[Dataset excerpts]
----------
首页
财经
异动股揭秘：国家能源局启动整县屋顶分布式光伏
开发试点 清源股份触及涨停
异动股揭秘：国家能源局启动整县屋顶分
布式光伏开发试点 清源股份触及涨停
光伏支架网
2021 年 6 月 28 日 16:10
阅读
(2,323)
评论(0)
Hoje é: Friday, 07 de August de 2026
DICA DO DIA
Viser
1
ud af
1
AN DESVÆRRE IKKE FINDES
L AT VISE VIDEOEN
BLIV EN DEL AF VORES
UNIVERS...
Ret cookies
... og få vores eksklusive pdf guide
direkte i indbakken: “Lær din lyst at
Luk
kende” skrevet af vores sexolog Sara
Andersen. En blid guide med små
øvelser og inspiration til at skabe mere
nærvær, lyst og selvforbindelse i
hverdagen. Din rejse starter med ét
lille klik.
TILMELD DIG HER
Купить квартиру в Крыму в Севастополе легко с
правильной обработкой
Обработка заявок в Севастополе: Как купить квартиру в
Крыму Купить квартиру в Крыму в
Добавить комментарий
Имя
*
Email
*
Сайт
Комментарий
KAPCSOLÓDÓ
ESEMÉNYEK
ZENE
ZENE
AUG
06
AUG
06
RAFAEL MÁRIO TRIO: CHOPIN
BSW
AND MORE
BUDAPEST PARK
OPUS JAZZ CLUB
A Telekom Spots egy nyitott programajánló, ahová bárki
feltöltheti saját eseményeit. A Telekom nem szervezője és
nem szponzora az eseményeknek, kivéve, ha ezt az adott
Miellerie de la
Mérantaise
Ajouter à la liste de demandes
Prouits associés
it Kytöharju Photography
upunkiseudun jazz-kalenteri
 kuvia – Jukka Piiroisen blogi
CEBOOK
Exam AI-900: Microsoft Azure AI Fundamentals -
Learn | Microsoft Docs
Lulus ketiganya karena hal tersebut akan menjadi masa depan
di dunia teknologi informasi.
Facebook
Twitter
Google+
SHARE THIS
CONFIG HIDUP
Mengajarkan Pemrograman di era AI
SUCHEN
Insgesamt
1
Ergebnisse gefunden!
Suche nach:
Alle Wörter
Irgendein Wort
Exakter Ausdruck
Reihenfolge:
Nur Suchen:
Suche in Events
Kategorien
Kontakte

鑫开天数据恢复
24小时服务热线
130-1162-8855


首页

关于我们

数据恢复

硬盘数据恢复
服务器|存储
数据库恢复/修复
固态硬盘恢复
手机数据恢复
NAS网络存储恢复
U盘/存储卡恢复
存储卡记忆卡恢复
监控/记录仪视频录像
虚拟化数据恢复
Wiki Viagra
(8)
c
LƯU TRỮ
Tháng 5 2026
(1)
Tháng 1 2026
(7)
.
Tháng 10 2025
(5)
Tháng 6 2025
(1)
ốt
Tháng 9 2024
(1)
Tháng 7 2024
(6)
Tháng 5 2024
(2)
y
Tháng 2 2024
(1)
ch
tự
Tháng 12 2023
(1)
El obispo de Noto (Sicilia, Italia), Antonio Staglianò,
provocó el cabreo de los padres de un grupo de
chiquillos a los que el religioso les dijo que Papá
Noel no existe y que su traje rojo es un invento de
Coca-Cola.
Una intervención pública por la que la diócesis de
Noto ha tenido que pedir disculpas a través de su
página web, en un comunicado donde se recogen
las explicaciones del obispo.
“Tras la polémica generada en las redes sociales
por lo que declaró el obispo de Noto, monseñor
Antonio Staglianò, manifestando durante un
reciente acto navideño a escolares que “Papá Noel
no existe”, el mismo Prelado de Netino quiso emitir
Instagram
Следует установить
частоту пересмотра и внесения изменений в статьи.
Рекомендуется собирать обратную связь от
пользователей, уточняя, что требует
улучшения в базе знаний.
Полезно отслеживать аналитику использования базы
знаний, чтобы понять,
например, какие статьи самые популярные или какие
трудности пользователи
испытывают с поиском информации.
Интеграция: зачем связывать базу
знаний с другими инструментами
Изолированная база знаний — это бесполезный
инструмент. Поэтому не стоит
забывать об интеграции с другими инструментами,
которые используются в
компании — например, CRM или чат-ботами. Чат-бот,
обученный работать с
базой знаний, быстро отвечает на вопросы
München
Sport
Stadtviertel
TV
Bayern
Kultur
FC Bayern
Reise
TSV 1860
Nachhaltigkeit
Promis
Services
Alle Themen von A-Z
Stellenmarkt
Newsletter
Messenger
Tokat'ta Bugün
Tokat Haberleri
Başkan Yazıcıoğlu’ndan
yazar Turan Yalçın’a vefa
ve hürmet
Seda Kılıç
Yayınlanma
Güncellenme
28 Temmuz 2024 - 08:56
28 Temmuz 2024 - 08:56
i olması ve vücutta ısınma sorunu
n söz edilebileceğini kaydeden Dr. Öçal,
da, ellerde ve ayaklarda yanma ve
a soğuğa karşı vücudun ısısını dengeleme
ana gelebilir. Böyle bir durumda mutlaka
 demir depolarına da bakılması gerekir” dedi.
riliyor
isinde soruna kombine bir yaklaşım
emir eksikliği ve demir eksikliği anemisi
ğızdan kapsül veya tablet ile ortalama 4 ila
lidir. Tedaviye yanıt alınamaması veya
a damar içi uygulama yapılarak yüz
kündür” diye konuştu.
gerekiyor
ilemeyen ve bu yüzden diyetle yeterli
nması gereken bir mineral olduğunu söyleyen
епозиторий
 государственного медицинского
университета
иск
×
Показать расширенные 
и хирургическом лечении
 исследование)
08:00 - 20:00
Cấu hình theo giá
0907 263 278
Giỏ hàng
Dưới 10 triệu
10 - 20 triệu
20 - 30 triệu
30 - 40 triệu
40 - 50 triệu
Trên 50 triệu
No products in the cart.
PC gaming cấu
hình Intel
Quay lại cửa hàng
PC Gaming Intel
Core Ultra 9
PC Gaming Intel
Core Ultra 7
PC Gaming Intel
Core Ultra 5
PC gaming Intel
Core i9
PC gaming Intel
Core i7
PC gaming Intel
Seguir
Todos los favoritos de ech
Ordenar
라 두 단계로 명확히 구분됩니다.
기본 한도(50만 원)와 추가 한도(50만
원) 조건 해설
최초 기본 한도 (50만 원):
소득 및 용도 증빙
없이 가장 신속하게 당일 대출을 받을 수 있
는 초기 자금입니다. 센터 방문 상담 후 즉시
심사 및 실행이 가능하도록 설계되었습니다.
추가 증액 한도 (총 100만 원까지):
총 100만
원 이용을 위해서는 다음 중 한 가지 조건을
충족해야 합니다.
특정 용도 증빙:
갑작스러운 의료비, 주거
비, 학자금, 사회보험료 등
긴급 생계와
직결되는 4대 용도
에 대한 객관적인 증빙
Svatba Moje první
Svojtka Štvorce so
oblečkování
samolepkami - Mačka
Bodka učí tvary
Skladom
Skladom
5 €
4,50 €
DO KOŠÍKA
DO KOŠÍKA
----------
WORK ORDER:
Reproduce every line of the material above verbatim, keeping the original order, spelling, and line breaks.

ANSWER TO THE PROBLEM:
首页
财经
异动股揭秘：国家能源局启动整县屋顶分布式光伏
开发试点 清源股份触及涨停
异动股揭秘：国家能源局启动整县屋顶分
布式光伏开发试点 清源股份触及涨停
光伏支架网
2021 年 6 月 28 日 16:10
阅读
(2,323)
评论(0)
Hoje é: Friday, 07 de August de 2026
DICA DO DIA
Viser
1
ud af
1
AN DESVÆRRE IKKE FINDES
L AT VISE VIDEOEN
BLIV EN DEL AF VORES
UNIVERS...
Ret cookies
... og få vores eksklusive pdf guide
direkte i indbakken: “Lær din lyst at
Luk
kende” skrevet af vores sexolog Sara
Andersen. En blid guide med små
øvelser og inspiration til at skabe mere
nærvær, lyst og selvforbindelse i
hverdagen. Din rejse starter med ét
lille klik.
TILMELD DIG HER
Купить квартиру в Крыму в Севастополе легко с
правильной обработкой
Обработка заявок в Севастополе: Как купить квартиру в
Крыму Купить квартиру в Крыму в
Добавить комментарий
Имя
*
Email
*
Сайт
Комментарий
KAPCSOLÓDÓ
ESEMÉNYEK
ZENE
ZENE
AUG
06
AUG
06
RAFAEL MÁRIO TRIO: CHOPIN
BSW
AND MORE
BUDAPEST PARK
OPUS JAZZ CLUB
A Telekom Spots egy nyitott programajánló, ahová bárki
feltöltheti saját eseményeit. A Telekom nem szervezője és
nem szponzora az eseményeknek, kivéve, ha ezt az adott
Miellerie de la
Mérantaise
Ajouter à la liste de demandes
Prouits associés
it Kytöharju Photography
upunkiseudun jazz-kalenteri
 kuvia – Jukka Piiroisen blogi
CEBOOK
Exam AI-900: Microsoft Azure AI Fundamentals -
Learn | Microsoft Docs
Lulus ketiganya karena hal tersebut akan menjadi masa depan
di dunia teknologi informasi.
Facebook
Twitter
Google+
SHARE THIS
CONFIG HIDUP
Mengajarkan Pemrograman di era AI
SUCHEN
Insgesamt
1
Ergebnisse gefunden!
Suche nach:
Alle Wörter
Irgendein Wort
Exakter Ausdruck
Reihenfolge:
Nur Suchen:
Suche in Events
Kategorien
Kontakte

鑫开天数据恢复
24小时服务热线
130-1162-8855


首页

关于我们

数据恢复

硬盘数据恢复
服务器|存储
数据库恢复/修复
固态硬盘恢复
手机数据恢复
NAS网络存储恢复
U盘/存储卡恢复
存储卡记忆卡恢复
监控/记录仪视频录像
虚拟化数据恢复
Wiki Viagra
(8)
c
LƯU TRỮ
Tháng 5 2026
(1)
Tháng 1 2026
(7)
.
Tháng 10 2025
(5)
Tháng 6 2025
(1)
ốt
Tháng 9 2024
(1)
Tháng 7 2024
(6)
Tháng 5 2024
(2)
y
Tháng 2 2024
(1)
ch
tự
Tháng 12 2023
(1)
El obispo de Noto (Sicilia, Italia), Antonio Staglianò,
provocó el cabreo de los padres de un grupo de
chiquillos a los que el religioso les dijo que Papá
Noel no existe y que su traje rojo es un invento de
Coca-Cola.
Una intervención pública por la que la diócesis de
Noto ha tenido que pedir disculpas a través de su
página web, en un comunicado donde se recogen
las explicaciones del obispo.
“Tras la polémica generada en las redes sociales
por lo que declaró el obispo de Noto, monseñor
Antonio Staglianò, manifestando durante un
reciente acto navideño a escolares que “Papá Noel
no existe”, el mismo Prelado de Netino quiso emitir
Instagram
Следует установить
частоту пересмотра и внесения изменений в статьи.
Рекомендуется собирать обратную связь от
пользователей, уточняя, что требует
улучшения в базе знаний.
Полезно отслеживать аналитику использования базы
знаний, чтобы понять,
например, какие статьи самые популярные или какие
трудности пользователи
испытывают с поиском информации.
Интеграция: зачем связывать базу
знаний с другими инструментами
Изолированная база знаний — это бесполезный
инструмент. Поэтому не стоит
забывать об интеграции с другими инструментами,
которые используются в
компании — например, CRM или чат-ботами. Чат-бот,
обученный работать с
базой знаний, быстро отвечает на вопросы
München
Sport
Stadtviertel
TV
Bayern
Kultur
FC Bayern
Reise
TSV 1860
Nachhaltigkeit
Promis
Services
Alle Themen von A-Z
Stellenmarkt
Newsletter
Messenger
Tokat'ta Bugün
Tokat Haberleri
Başkan Yazıcıoğlu’ndan
yazar Turan Yalçın’a vefa
ve hürmet
Seda Kılıç
Yayınlanma
Güncellenme
28 Temmuz 2024 - 08:56
28 Temmuz 2024 - 08:56
i olması ve vücutta ısınma sorunu
n söz edilebileceğini kaydeden Dr. Öçal,
da, ellerde ve ayaklarda yanma ve
a soğuğa karşı vücudun ısısını dengeleme
ana gelebilir. Böyle bir durumda mutlaka
 demir depolarına da bakılması gerekir” dedi.
riliyor
isinde soruna kombine bir yaklaşım
emir eksikliği ve demir eksikliği anemisi
ğızdan kapsül veya tablet ile ortalama 4 ila
lidir. Tedaviye yanıt alınamaması veya
a damar içi uygulama yapılarak yüz
kündür” diye konuştu.
gerekiyor
ilemeyen ve bu yüzden diyetle yeterli
nması gereken bir mineral olduğunu söyleyen
епозиторий
 государственного медицинского
университета
иск
×
Показать расширенные 
и хирургическом лечении
 исследование)
08:00 - 20:00
Cấu hình theo giá
0907 263 278
Giỏ hàng
Dưới 10 triệu
10 - 20 triệu
20 - 30 triệu
30 - 40 triệu
40 - 50 triệu
Trên 50 triệu
No products in the cart.
PC gaming cấu
hình Intel
Quay lại cửa hàng
PC Gaming Intel
Core Ultra 9
PC Gaming Intel
Core Ultra 7
PC Gaming Intel
Core Ultra 5
PC gaming Intel
Core i9
PC gaming Intel
Core i7
PC gaming Intel
Seguir
Todos los favoritos de ech
Ordenar
라 두 단계로 명확히 구분됩니다.
기본 한도(50만 원)와 추가 한도(50만
원) 조건 해설
최초 기본 한도 (50만 원):
소득 및 용도 증빙
없이 가장 신속하게 당일 대출을 받을 수 있
는 초기 자금입니다. 센터 방문 상담 후 즉시
심사 및 실행이 가능하도록 설계되었습니다.
추가 증액 한도 (총 100만 원까지):
총 100만
원 이용을 위해서는 다음 중 한 가지 조건을
충족해야 합니다.
특정 용도 증빙:
갑작스러운 의료비, 주거
비, 학자금, 사회보험료 등
긴급 생계와
직결되는 4대 용도
에 대한 객관적인 증빙
Svatba Moje první
Svojtka Štvorce so
oblečkování
samolepkami - Mačka
Bodka učí tvary
Skladom
Skladom
5 €
4,50 €
DO KOŠÍKA
DO KOŠÍKA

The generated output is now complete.